So many of the fine people who make contributions to bluegrass do so outside of their primary profession or occupation. For example, next week at the World of Bluegrass convention will be hundreds of folks who are taking time off work to focus on their bluegrass passion. Some will be radio hosts, others part-time professional artists, and still others event producers or journalists.
Many of these people, like Virginia’s Wayne Blythe, receive only rare recognition yet they continue on to support bluegrass in their own ways. For Blythe, it’s been banjo building during his retirement from a lengthy teaching career, but it has given him a brief brush with fame owing to his Carter Center banjo.
The Carter Center is the non-partisan organization created by President and Mrs. Carter after they left the White House. Their official motto is: “Waging Peace. Fighting Disease. Building Hope.” They take as a primary challenge tackling diseases in underdeveloped parts of the world that don’t get much attention. Wayne shared with us the example of Guinea Worm disease, in which worms up to three feet in length grow inside the human body, only to eventually exit painfully through the skin. He said that under the leadership of the Carter Center, reported cases dropped from roughly 3.5 million in 1986 to less than 150 in 2013.
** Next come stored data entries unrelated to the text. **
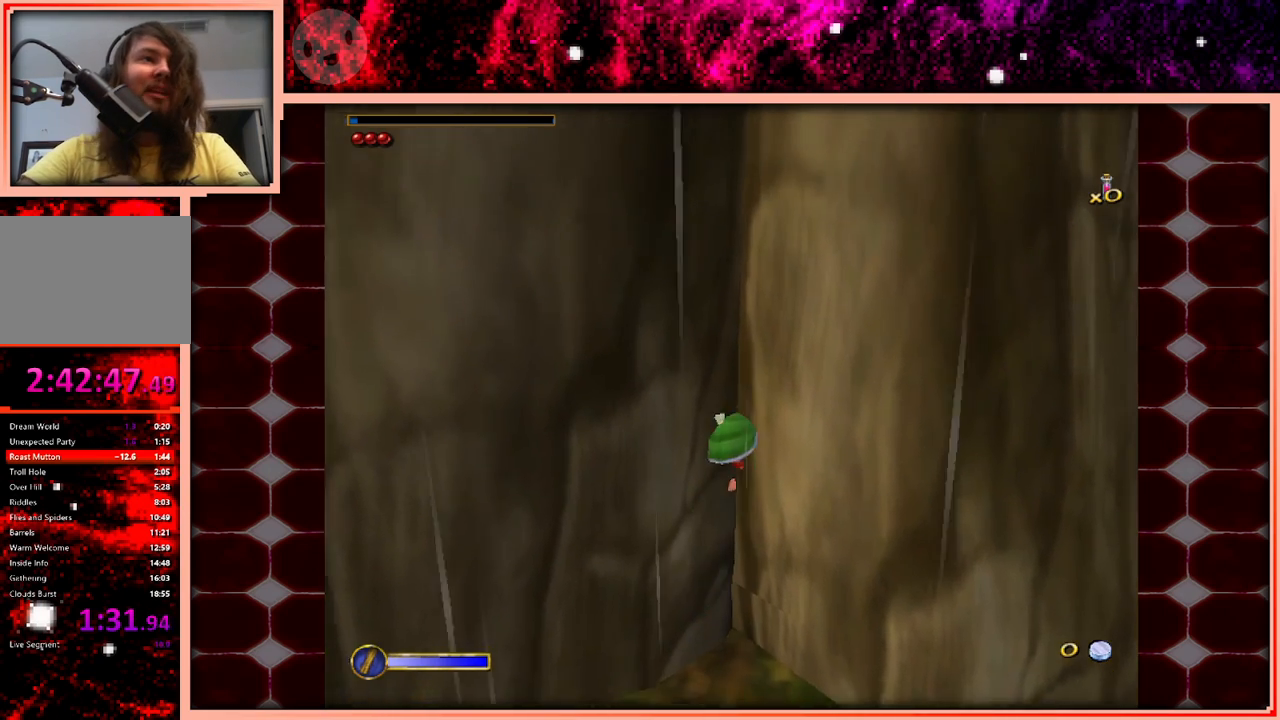
{"keys": ["w"], "events": []}
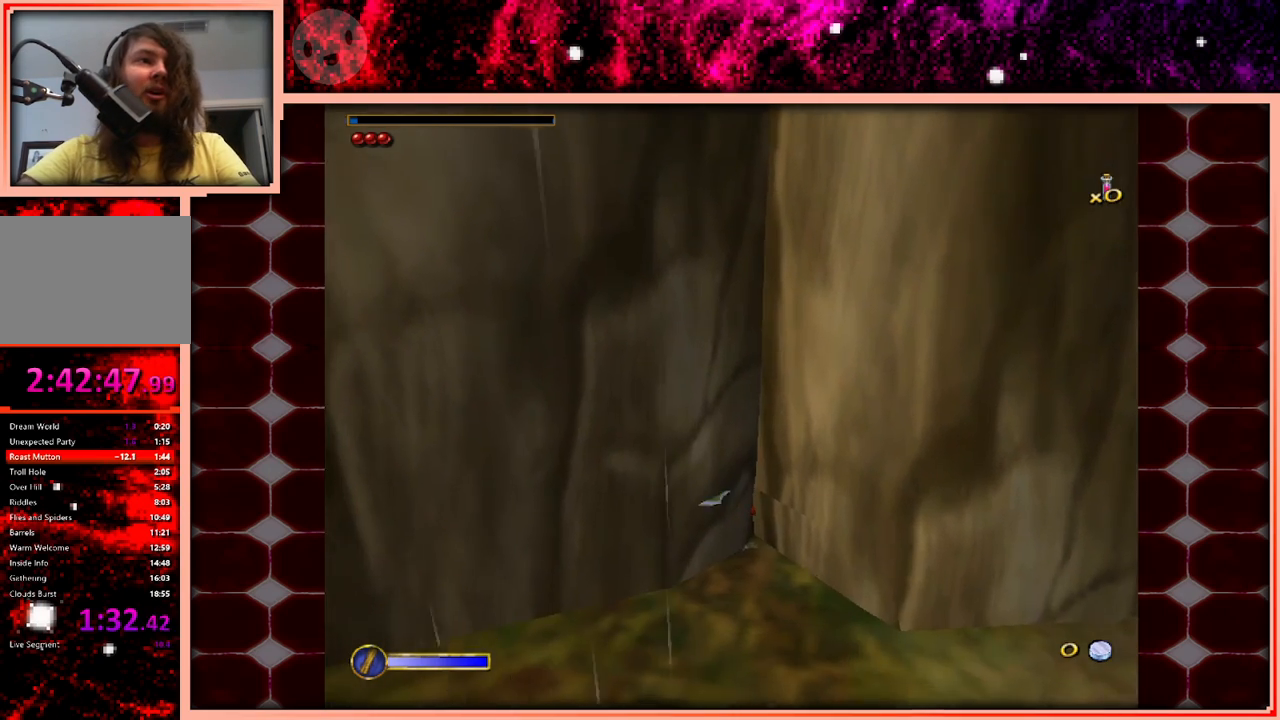
{"keys": ["w"], "events": [[100, "space", "down"], [200, "space", "up"], [333, "a", "down"], [483, "a", "up"]]}
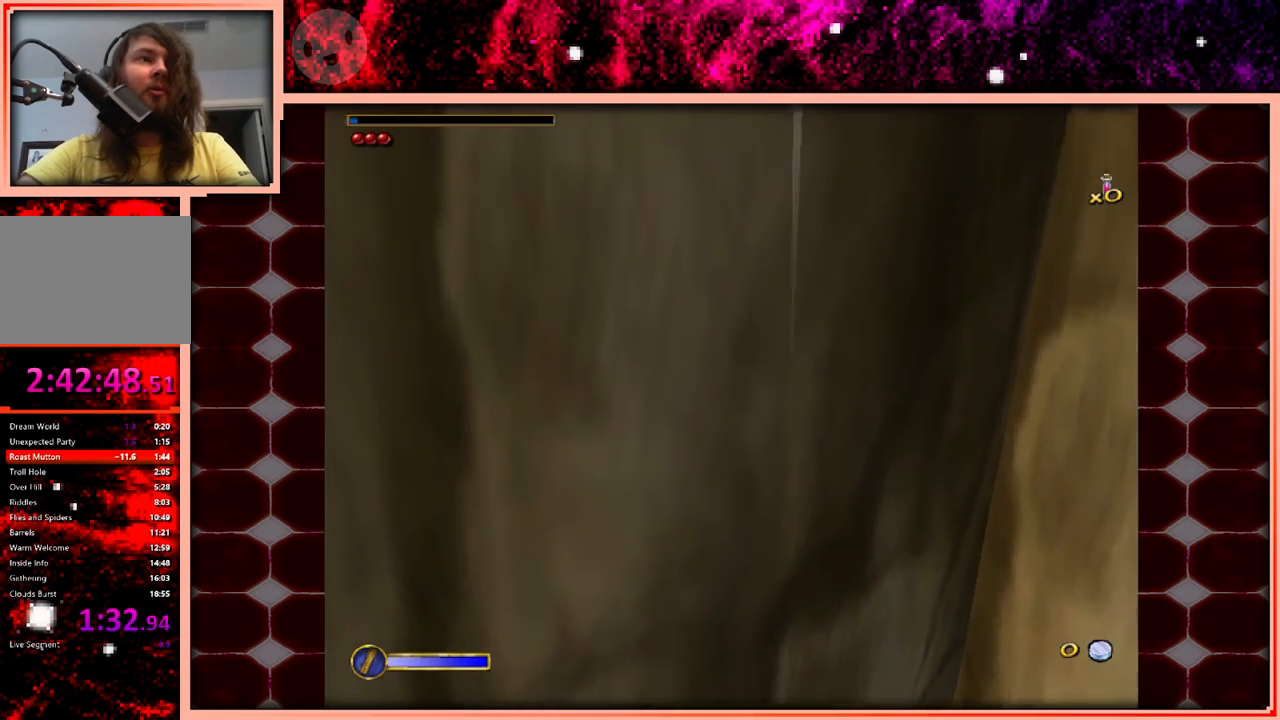
{"keys": ["w"], "events": []}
And it was to support this mission that he built that banjo. Its purpose was to be auctioned during this summer’s annual fundraiser. Wayne designed it to represent the work done by the Center in its appointments, along with references to President Carter. The headstock has a stylized American Eagle (The Carter Center logo), with the fingerboard inlays including the outline of the African continent, interfaith symbols, several peanuts, “1982” for the year the Center was founded, and the text “Thirty Nine” for the 39th president.
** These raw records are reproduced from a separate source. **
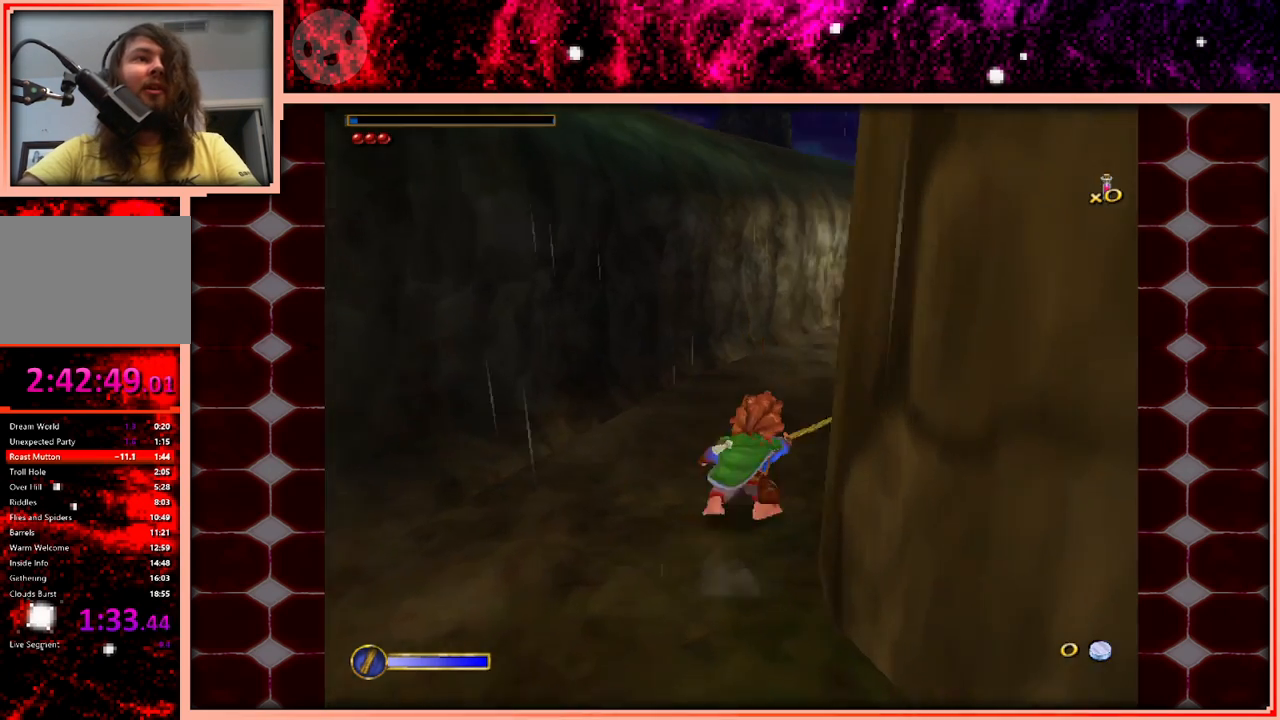
{"keys": ["d", "w"], "events": [[33, "space", "down"], [133, "d", "down"], [133, "space", "up"]]}
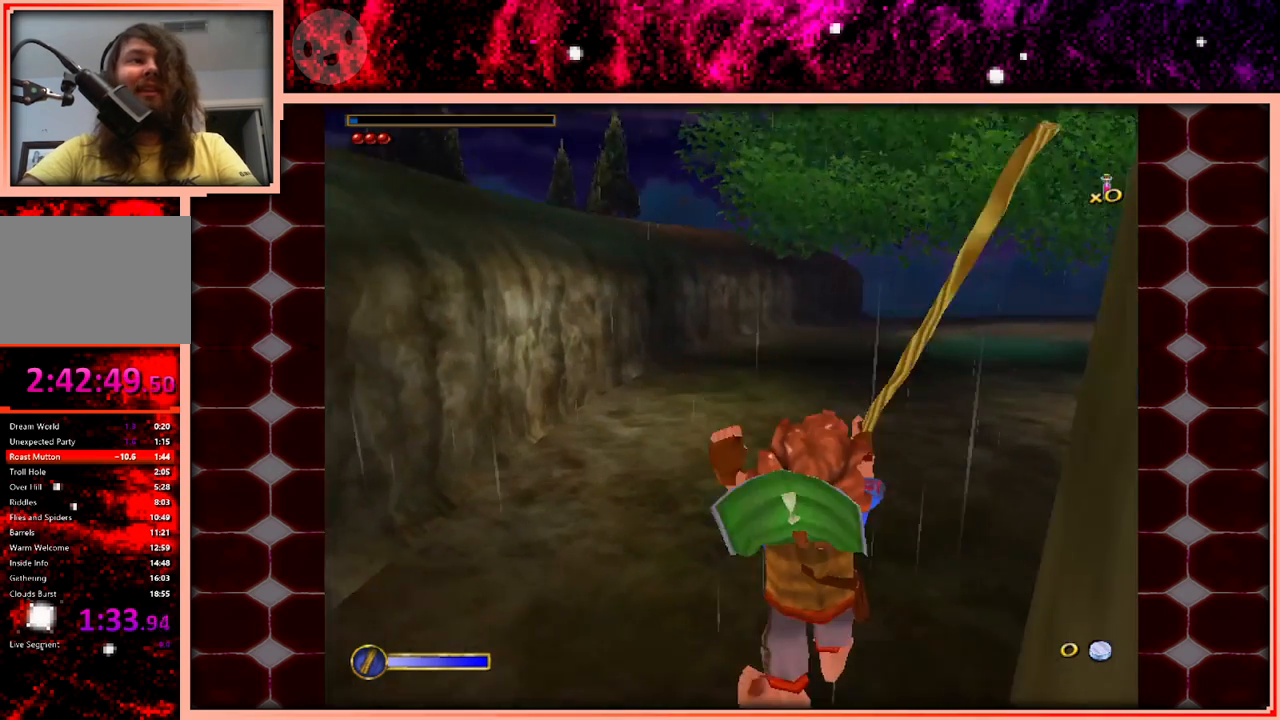
{"keys": ["w"], "events": [[16, "d", "up"], [383, "space", "down"], [483, "space", "up"]]}
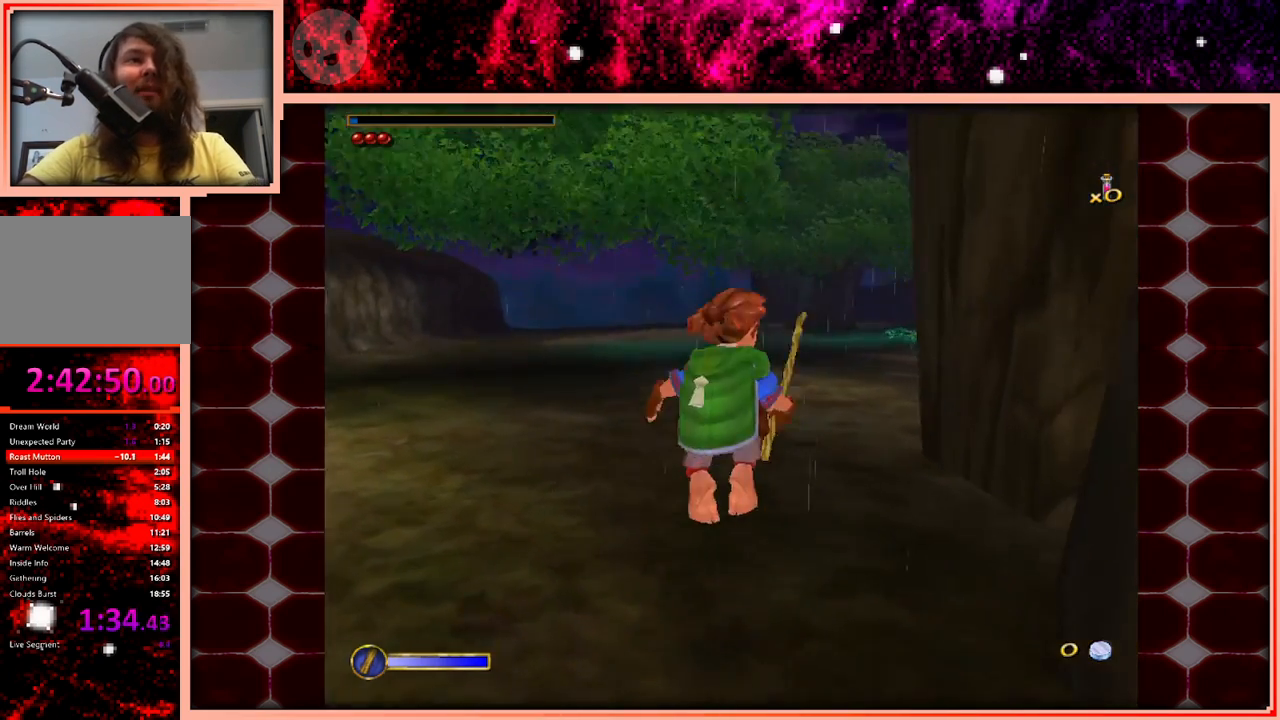
{"keys": ["w"], "events": [[66, "d", "down"], [266, "d", "up"]]}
Wayne built it as a first class professional instrument, which was autographed by Mr. Carter prior to the auction. There it sold for $14,500 to a couple from Grand Rapids, MI and the husband reported it as his atonement for having stepped on his wife’s banjo neck when they were in college some years back.
Other than the metal parts, this instrument was truly hand made. Blythe bent the wood for the rim, made the resonator, carved the neck and inlays, and even cut down the walnut tree himself! It was only the second banjo he’s built, having kept the first for personal use.
The banjo was donated to the Carter Center.
Well done, Mr. Blythe!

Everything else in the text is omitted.